There is no true low season in Cuba anymore, but as a Caribbean destination, it does get hot and humid in the summer months, especially August. The rainy season is at its peak in September and October, but unless there is an actual hurricane, it rarely rains all day.
Failing to plan far enough ahead. Cuba is not a last-minute destination. If you don’t plan your trip well in advance, the best hotels won’t be available.
That said, Cuba really isn’t ready to be an unguided destination, and independent travelers do themselves a disservice. The country is bursting at the seams at its current annual visitor level, and the best hotels are sold out months in advance. Overbooking by guides, restaurants, and other services is commonplace, and the lack of reliable phone and Internet service makes coping with such problems a real challenge. Factor in flight delays, mechanical issues with cars and buses, and hotel cancellations or “rerouting” and you can see why expert planning is crucial.

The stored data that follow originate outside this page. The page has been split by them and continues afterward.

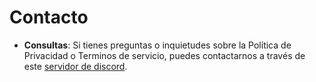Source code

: # Contacto

- **Consultas**: Si tienes preguntas o inquietudes sobre la Política de Privacidad o Terminos de servicio, puedes contactarnos a través de este [servidor de discord](https://discord.gg/M3QNDRnkt9).
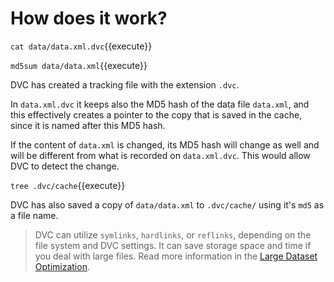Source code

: # How does it work?

`cat data/data.xml.dvc`{{execute}}

`md5sum data/data.xml`{{execute}}

DVC has created a tracking file with the extension `.dvc`.

In `data.xml.dvc` it keeps also the MD5 hash of the data file `data.xml`, and
this effectively creates a pointer to the copy that is saved in the cache, since
it is named after this MD5 hash.

If the content of `data.xml` is changed, its MD5 hash will change as well and
will be different from what is recorded on `data.xml.dvc`. This would allow DVC
to detect the change.

`tree .dvc/cache`{{execute}}

DVC has also saved a copy of `data/data.xml` to `.dvc/cache/` using it's `md5`
as a file name.

> DVC can utilize `symlinks`, `hardlinks`, or `reflinks`, depending on the file
> system and DVC settings. It can save storage space and time if you deal with
> large files. Read more information in the
> [Large Dataset Optimization](https://dvc.org/doc/user-guide/large-dataset-optimization).
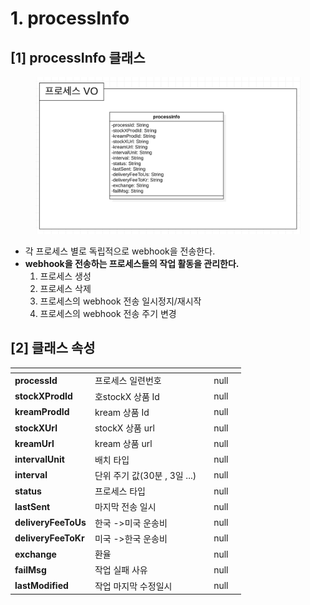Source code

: # 1. processInfo

## \[1] processInfo 클래스

<figure><img src="../../../../../.gitbook/assets/image (2) (2) (1).png" alt=""><figcaption></figcaption></figure>

* 각 프로세스 별로 독립적으로 webhook을 전송한다.
* **webhook을 전송하는 프로세스들의 작업 활동을 관리한다.**
  1. 프로세스 생성
  2. 프로세스 삭제
  3. 프로세스의 webhook 전송 일시정지/재시작
  4. 프로세스의 webhook 전송 주기 변경

## \[2]  클래스 속성

<table data-view="cards"><thead><tr><th></th><th></th><th data-type="select"></th><th data-hidden data-type="number"></th><th data-hidden data-type="select"></th></tr></thead><tbody><tr><td><strong>processId</strong></td><td>프로세스 일련번호</td><td></td><td>null</td><td></td></tr><tr><td><strong>stockXProdId</strong></td><td>호stockX 상품 Id</td><td></td><td>null</td><td></td></tr><tr><td><strong>kreamProdId</strong></td><td>kream 상품 Id</td><td></td><td>null</td><td></td></tr><tr><td><strong>stockXUrl</strong></td><td>stockX 상품 url</td><td></td><td>null</td><td></td></tr><tr><td><strong>kreamUrl</strong></td><td>kream 상품 url</td><td></td><td>null</td><td></td></tr><tr><td><strong>intervalUnit</strong></td><td>배치 타입</td><td></td><td>null</td><td></td></tr><tr><td><strong>interval</strong></td><td>단위 주기 값(30분 , 3일 ...)</td><td></td><td>null</td><td></td></tr><tr><td><strong>status</strong></td><td>프로세스 타입</td><td></td><td>null</td><td></td></tr><tr><td><strong>lastSent</strong></td><td>마지막 전송 일시</td><td></td><td>null</td><td></td></tr><tr><td><strong>deliveryFeeToUs</strong></td><td>한국 ->미국 운송비</td><td></td><td>null</td><td></td></tr><tr><td><strong>deliveryFeeToKr</strong></td><td>미국 ->한국 운송비</td><td></td><td>null</td><td></td></tr><tr><td><strong>exchange</strong></td><td>환율</td><td></td><td>null</td><td></td></tr><tr><td><strong>failMsg</strong></td><td>작업 실패 사유</td><td></td><td>null</td><td></td></tr><tr><td><strong>lastModified</strong></td><td>작업 마지막 수정일시</td><td></td><td>null</td><td></td></tr></tbody></table>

From the rooftop pool deck of the Hotel Saratoga, you have a clear view of the ocean and an almost 360-degree view of Havana; come here in the evening for glorious sunset colors.
The best time to capture the intricate façade of the neo-Baroque Grand Teatro de la Habana, home to the National Ballet and Opera, is after dark, when it is showcased by dramatic lighting.

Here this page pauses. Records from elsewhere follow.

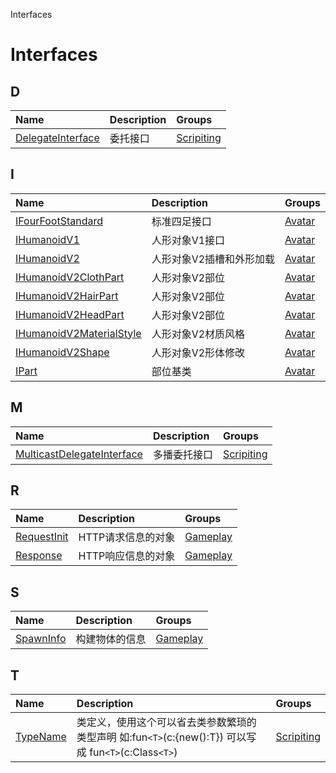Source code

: Interfaces


# Interfaces <Badge type="tip" text="Groups" /> <Score text="Interfaces" />


## D
| Name | Description | Groups |
| :-----| :-----| :-----|
| [DelegateInterface](interfaces/Type.DelegateInterface.md) | 委托接口 | [Scripiting](groups/Scripiting.Scripiting.md) |


## I
| Name | Description | Groups |
| :-----| :-----| :-----|
| [IFourFootStandard](interfaces/Gameplay.IFourFootStandard.md) | 标准四足接口 | [Avatar](groups/Avatar.Avatar.md) |
| [IHumanoidV1](interfaces/Gameplay.IHumanoidV1.md) | 人形对象V1接口 | [Avatar](groups/Avatar.Avatar.md) |
| [IHumanoidV2](interfaces/Gameplay.IHumanoidV2.md) | 人形对象V2插槽和外形加载 | [Avatar](groups/Avatar.Avatar.md) |
| [IHumanoidV2ClothPart](interfaces/Gameplay.IHumanoidV2ClothPart.md) | 人形对象V2部位 | [Avatar](groups/Avatar.Avatar.md) |
| [IHumanoidV2HairPart](interfaces/Gameplay.IHumanoidV2HairPart.md) | 人形对象V2部位 | [Avatar](groups/Avatar.Avatar.md) |
| [IHumanoidV2HeadPart](interfaces/Gameplay.IHumanoidV2HeadPart.md) | 人形对象V2部位 | [Avatar](groups/Avatar.Avatar.md) |
| [IHumanoidV2MaterialStyle](interfaces/Gameplay.IHumanoidV2MaterialStyle.md) | 人形对象V2材质风格 | [Avatar](groups/Avatar.Avatar.md) |
| [IHumanoidV2Shape](interfaces/Gameplay.IHumanoidV2Shape.md) | 人形对象V2形体修改 | [Avatar](groups/Avatar.Avatar.md) |
| [IPart](interfaces/Gameplay.IPart.md) | 部位基类 | [Avatar](groups/Avatar.Avatar.md) |


## M
| Name | Description | Groups |
| :-----| :-----| :-----|
| [MulticastDelegateInterface](interfaces/Type.MulticastDelegateInterface.md) | 多播委托接口 | [Scripiting](groups/Scripiting.Scripiting.md) |


## R
| Name | Description | Groups |
| :-----| :-----| :-----|
| [RequestInit](interfaces/Network.RequestInit.md) | HTTP请求信息的对象 | [Gameplay](groups/Gameplay.Gameplay.md) |
| [Response](interfaces/Network.Response.md) | HTTP响应信息的对象 | [Gameplay](groups/Gameplay.Gameplay.md) |


## S
| Name | Description | Groups |
| :-----| :-----| :-----|
| [SpawnInfo](interfaces/Type.SpawnInfo.md) | 构建物体的信息 | [Gameplay](groups/Gameplay.Gameplay.md) |


## T
| Name | Description | Groups |
| :-----| :-----| :-----|
| [TypeName](interfaces/Type.TypeName.md) | 类定义，使用这个可以省去类参数繁琐的类型声明    如:fun`<T>`(c:{new():T}) 可以写成 fun`<T>`(c:Class`<T>`) | [Scripiting](groups/Scripiting.Scripiting.md) |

Tip: Cubans appreciate U.S.-branded candy and gum, not available in Cuba. Bringing a bag or two of miniature candies from America is a good way to spread the smiles that often lead to nice photographs.

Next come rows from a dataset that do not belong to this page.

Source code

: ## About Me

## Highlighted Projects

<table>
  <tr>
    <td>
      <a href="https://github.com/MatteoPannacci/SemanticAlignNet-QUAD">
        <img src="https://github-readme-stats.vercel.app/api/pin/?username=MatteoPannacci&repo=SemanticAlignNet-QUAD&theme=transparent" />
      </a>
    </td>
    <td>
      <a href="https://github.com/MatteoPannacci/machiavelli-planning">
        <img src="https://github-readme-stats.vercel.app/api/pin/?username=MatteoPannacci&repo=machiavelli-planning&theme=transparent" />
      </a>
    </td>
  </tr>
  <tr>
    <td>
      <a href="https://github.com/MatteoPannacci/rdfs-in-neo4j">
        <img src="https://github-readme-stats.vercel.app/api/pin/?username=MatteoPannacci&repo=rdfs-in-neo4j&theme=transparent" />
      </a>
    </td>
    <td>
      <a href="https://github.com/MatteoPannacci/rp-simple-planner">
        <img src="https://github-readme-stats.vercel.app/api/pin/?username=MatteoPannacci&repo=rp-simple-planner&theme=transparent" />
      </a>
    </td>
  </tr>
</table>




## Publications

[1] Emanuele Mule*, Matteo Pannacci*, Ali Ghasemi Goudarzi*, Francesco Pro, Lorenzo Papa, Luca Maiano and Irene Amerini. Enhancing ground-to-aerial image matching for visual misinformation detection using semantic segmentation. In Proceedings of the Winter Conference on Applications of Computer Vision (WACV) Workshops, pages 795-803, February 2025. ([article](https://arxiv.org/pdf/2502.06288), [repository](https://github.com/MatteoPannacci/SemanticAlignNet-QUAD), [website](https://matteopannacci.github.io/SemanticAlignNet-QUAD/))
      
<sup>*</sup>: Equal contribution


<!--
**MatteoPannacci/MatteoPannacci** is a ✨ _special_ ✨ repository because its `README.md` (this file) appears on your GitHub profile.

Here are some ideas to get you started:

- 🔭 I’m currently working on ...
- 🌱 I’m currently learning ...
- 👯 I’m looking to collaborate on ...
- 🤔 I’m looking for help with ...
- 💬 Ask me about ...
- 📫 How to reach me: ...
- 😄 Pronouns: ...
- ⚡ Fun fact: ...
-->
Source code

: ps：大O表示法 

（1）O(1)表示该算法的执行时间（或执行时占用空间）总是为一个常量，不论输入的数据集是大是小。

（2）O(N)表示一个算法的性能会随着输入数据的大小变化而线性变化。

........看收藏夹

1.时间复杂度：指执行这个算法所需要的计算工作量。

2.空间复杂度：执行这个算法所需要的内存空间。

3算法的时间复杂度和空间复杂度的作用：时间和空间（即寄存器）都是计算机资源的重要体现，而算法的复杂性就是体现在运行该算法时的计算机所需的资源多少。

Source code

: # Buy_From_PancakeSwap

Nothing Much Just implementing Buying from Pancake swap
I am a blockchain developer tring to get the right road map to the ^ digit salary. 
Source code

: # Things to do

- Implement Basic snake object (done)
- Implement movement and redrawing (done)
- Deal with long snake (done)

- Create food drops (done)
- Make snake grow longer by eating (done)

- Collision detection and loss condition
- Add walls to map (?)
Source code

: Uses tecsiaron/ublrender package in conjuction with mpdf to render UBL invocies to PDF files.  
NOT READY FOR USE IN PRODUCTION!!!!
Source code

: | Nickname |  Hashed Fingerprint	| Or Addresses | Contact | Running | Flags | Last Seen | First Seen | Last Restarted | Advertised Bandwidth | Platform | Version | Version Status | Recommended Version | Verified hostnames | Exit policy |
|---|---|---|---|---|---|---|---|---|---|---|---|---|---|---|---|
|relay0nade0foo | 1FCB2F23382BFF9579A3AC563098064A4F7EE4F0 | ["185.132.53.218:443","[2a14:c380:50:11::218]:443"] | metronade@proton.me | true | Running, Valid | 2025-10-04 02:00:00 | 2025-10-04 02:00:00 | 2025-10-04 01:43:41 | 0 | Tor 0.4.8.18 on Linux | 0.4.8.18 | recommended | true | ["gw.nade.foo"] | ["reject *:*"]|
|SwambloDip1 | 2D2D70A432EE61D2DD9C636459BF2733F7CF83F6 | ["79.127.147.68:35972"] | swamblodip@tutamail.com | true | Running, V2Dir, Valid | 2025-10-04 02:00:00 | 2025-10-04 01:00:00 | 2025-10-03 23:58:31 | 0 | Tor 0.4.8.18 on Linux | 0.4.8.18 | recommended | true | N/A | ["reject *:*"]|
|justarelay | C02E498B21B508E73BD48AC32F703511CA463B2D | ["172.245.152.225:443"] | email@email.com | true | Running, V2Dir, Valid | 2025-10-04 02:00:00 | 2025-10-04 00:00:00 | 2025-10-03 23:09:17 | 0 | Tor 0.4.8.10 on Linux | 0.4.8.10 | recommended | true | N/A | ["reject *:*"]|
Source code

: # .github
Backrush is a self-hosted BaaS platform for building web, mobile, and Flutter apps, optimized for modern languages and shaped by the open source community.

Rarely accept the first price offered by taxi drivers. Taxis are not metered; it shouldn’t cost more than 10 Cuban Convertible Pesos (CUC) to go just about anywhere.
Leather goods, hand-carved wooden items, and canvas folk-art paintings are especially good finds, as well as anything at Almacenes San José, the large covered artisans market near the marina. (Slightly better art is found in the back right corner.) Look for leather tubes for the single cigars you plan to bring home as gifts and also hand-crafted humidors—the prices are much better here than at the Partagas Factory Store. After walking down one or two rows, you are done—the aisles tend to keep repeating. For those who hate souvenir shopping, plan to meet your traveling companions at the brewery pub next door.
Many U.S. apps are blocked from full use in Cuba. The fix: A VPN (virtual private network) app, which will allow you to use all of your apps when connected to Wi-Fi.
Unless you are going on a long trip, it is a great idea to go “carry-on only.” The Havana airport is a busy one, and when several planes arrive at once, it can be a very long wait for baggage.
Any drug-store products you might need. Even ibuprofen is hard to find. When in doubt, pack a small supply just to be safe.
Good walking shoes. No stilettos, ladies! With cobblestone and potholes, you’ll encounter uneven pavement wherever you go. Comfortable footwear is the rule in Cuba.